• _Input data_
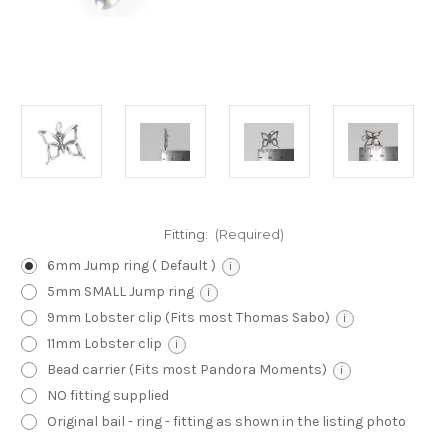
Fitting:
(Required)
6mm Jump ring ( Default )
i
5mm SMALL Jump ring
i
9mm Lobster clip (Fits most Thomas Sabo)
i
11mm Lobster clip
i
Bead carrier (Fits most Pandora Moments)
i
NO fitting supplied
Original bail - ring - fitting as shown in the listing photo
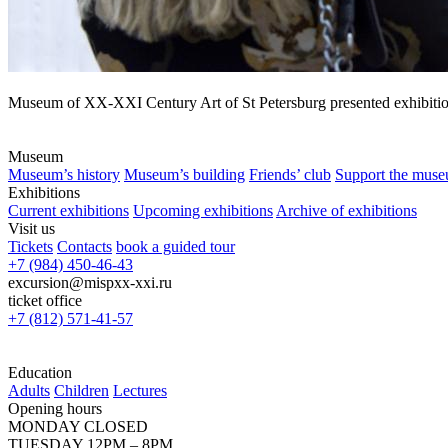
Museum of XX-XXI Century Art of St Petersburg presented exhibition
Museum
Museum’s history
Museum’s building
Friends’ club
Support the mus
Exhibitions
Current exhibitions
Upcoming exhibitions
Archive of exhibitions
Visit us
Tickets
Contacts
book a guided tour
+7 (984) 450-46-43
excursion@mispxx-xxi.ru
ticket office
+7 (812) 571-41-57
Education
Adults
Children
Lectures
Opening hours
MONDAY CLOSED
TUESDAY 12PM – 8PM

• _Exercise_
How many lines of the material above include the word "most"? Reply with the number alone.

• _Written solution_
2